WORK ORDER:
From the listing below, output only the lines starting at the line that has "Settentrionale è un" and ending at the line that has "la manutenzione delle", exactly as they appear, ends included.

[Opening DATA PROVIDED section]

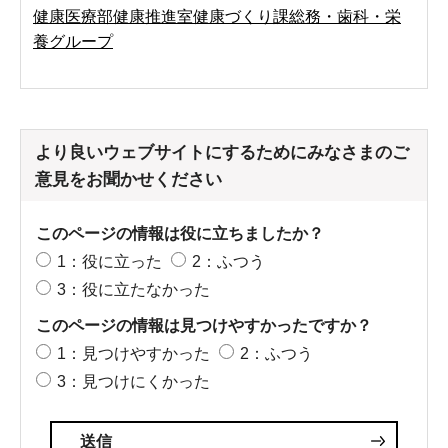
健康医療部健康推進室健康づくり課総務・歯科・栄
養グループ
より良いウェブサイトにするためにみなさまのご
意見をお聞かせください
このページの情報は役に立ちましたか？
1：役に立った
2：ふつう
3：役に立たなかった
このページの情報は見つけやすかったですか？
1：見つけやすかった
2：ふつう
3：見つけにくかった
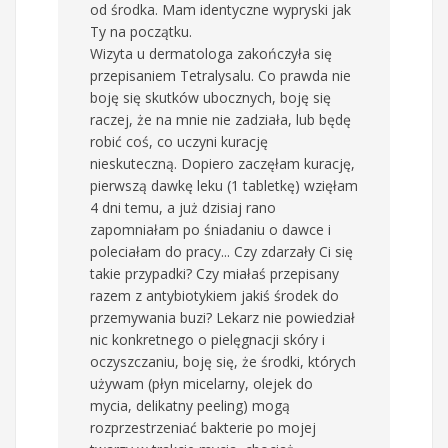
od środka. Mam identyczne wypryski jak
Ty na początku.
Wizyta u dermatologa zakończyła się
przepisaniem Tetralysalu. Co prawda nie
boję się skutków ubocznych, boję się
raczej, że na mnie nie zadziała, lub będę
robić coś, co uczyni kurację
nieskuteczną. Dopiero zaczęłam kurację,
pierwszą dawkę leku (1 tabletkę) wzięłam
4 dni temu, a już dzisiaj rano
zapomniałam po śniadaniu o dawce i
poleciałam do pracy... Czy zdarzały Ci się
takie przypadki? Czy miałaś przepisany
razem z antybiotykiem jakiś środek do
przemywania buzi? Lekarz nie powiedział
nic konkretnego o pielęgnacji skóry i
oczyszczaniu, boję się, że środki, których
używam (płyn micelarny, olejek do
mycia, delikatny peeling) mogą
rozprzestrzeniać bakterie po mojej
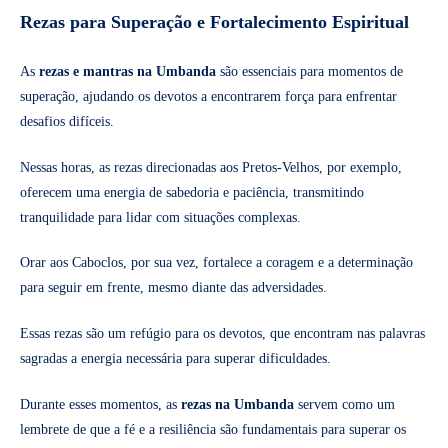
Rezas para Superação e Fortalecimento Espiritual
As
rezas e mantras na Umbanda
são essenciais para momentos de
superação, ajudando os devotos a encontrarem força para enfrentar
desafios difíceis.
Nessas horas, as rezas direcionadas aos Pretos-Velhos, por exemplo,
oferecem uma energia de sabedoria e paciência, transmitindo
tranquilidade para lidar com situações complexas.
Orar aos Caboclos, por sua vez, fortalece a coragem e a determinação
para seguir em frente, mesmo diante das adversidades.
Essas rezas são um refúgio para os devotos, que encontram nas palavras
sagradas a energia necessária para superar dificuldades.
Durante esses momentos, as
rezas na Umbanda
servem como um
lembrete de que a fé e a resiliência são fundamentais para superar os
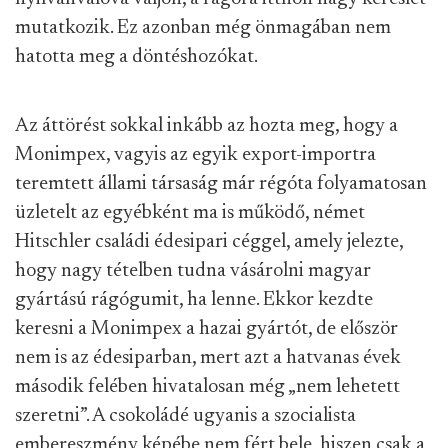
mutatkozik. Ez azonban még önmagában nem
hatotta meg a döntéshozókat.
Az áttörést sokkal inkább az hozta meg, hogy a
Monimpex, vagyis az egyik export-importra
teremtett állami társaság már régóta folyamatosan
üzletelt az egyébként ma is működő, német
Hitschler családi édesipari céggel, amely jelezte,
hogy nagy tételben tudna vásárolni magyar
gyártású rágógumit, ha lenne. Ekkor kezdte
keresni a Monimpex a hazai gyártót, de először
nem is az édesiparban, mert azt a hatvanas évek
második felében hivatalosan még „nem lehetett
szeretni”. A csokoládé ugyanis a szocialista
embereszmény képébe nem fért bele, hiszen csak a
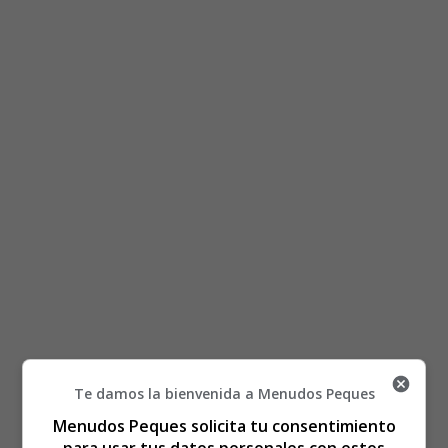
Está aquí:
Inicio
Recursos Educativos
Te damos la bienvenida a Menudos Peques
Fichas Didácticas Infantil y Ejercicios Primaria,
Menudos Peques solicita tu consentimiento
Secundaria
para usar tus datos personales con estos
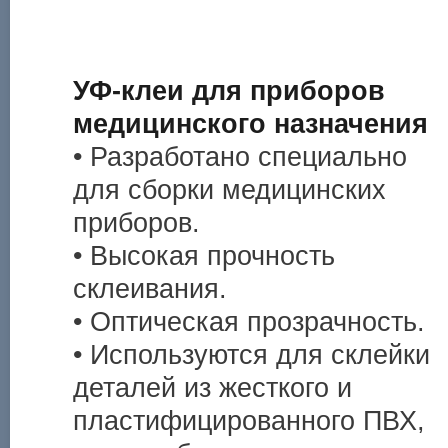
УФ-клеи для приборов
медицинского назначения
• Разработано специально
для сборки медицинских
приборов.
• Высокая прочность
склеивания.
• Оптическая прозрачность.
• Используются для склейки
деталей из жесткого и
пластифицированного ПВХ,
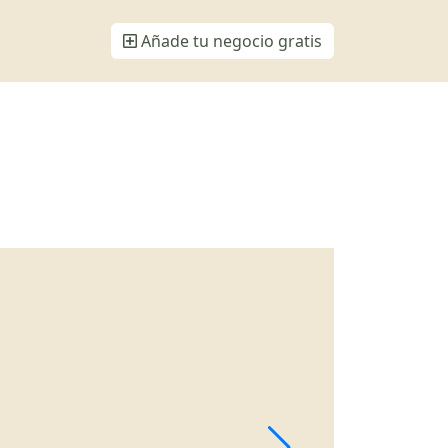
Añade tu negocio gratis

[Closing DATA PROVIDED section]
[Opening DATA PROVIDED section]

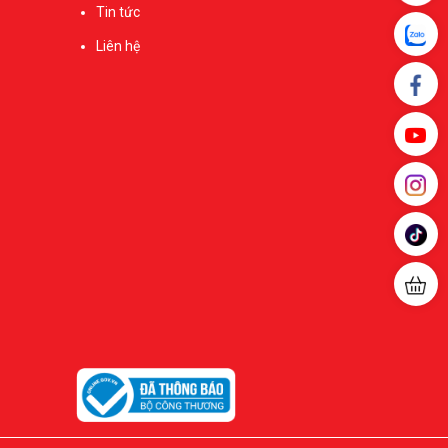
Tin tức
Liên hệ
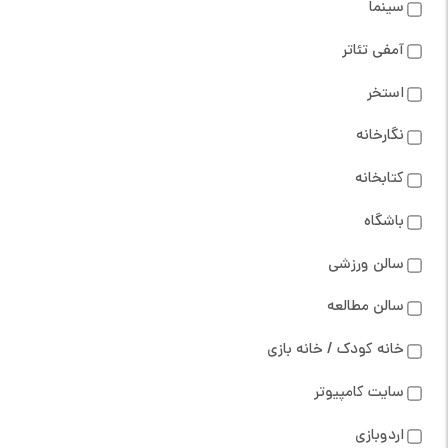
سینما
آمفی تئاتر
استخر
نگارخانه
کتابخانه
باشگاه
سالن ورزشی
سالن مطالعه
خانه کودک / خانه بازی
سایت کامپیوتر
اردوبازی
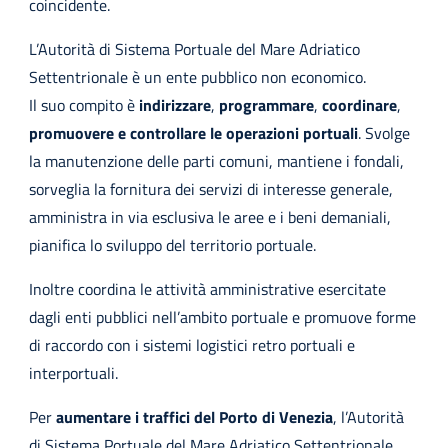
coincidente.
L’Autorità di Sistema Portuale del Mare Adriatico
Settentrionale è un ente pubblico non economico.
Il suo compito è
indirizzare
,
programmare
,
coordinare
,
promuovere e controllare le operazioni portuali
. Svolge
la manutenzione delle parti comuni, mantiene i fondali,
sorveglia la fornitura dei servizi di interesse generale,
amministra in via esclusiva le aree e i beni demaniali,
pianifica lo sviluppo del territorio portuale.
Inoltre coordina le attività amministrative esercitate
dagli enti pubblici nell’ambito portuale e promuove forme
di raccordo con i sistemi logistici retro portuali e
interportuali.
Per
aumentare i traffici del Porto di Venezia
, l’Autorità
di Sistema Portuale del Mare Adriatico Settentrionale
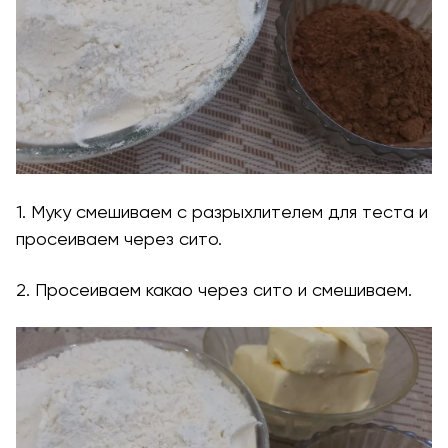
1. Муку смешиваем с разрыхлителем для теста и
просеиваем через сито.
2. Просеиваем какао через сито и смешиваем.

[Closing DATA PROVIDED section]
[Opening DATA PROVIDED section]

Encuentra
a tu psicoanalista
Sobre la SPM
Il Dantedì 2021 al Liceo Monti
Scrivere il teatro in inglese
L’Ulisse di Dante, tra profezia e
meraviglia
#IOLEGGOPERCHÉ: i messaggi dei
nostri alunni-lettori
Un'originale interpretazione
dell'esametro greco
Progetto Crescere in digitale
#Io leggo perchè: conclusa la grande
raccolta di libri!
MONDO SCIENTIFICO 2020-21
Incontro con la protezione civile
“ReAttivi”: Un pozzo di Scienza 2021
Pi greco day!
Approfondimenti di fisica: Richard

[Closing DATA PROVIDED section]

OUTPUT:
Settentrionale è un ente pubblico non economico.
Il suo compito è
indirizzare
,
programmare
,
coordinare
,
promuovere e controllare le operazioni portuali
. Svolge
la manutenzione delle parti comuni, mantiene i fondali,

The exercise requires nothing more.